15 December 2016

On the difference between prediction and foresight in landslide hazard assessment

Posted by Dave Petley


The runout of large landslides can rarely be predicted, but the potential behaviour can still be foreseen

On the difference between prediction and foresight in landslide hazard assessment

In one of the landslide sessions at the AGU Fall Meeting yesterday one of the speakers made an interesting comment about his perception of over-confidence of landslide experts in the prediction of landslide behaviour.  The comment was made in the context of landslide runout, which is highly dependent on initial conditions.  The point that was made is that, given these conditions are not known in advance, it is impossible to predict with any confidence the behaviour of many landslides.  I agree.

However, this does not mean that it is impossible to foresee the behaviour of a potential landslide.  For something to be foreseeable does not require exact prediction of its behaviour. Foresight means anticipation of a potential outcome – this is in essence a risk-based approach, and it is entirely possible in almost all cases for landslides.

Let me illustrate my point through a hypothetical example.  Let’s imagine a slope in a mountain valley that has undergone several previous phases of movement, none of which have had a long runout but all of which have been substantial.  There is a discussion as to whether to allow the construction of houses on the land in the valley below the landslide – should development be permitted or not?  There are two elements to the assessment of the hazard posed by the landslide – first, can the landslide reactivate once more? And second, could it run out onto the land in which the houses are being planned?

Assessment of the likelihood of reactivation is quite straightforward, and based on the previous history of failures is likely to conclude that this is possible.  In our imaginary example all parties agree that a further failure could occur. Analysis of the potential runout is much harder due to the problems outlined above.  One approach is to model, but that is difficult given the dependence on initial conditions, the possible volume of the mobilised mass, etc.  But there is an alternative, which is to look for similar landslides in similar materials, and to determine how they have behaved.  This is particularly useful if they are located in the vicinity of the landslide in question. If they show long runout then there is the potential that the landslide in question might also show a high mobility, and thus pose a risk to the houses.

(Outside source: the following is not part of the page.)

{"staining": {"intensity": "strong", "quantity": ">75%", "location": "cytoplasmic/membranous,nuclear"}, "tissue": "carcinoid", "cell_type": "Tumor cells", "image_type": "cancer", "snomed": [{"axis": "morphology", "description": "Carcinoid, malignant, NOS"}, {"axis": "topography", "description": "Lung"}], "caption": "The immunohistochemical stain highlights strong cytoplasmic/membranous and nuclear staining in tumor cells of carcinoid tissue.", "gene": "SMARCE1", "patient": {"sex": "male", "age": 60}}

In our hypothetical example a brief examination of slopes in the local area suggests that some have displayed high mobility.

Thus, in this case long runout / high mobility behaviour is not predictable but it is foreseeable.  Given the vulnerability of the people in the houses, a reasonable approach would be to prevent development even if the likelihood of high mobility of the landslide was comparatively low.  This is a risk-based approach; it is common across the spectrum of natural hazards and it does not require that exact predictions of behaviour are made.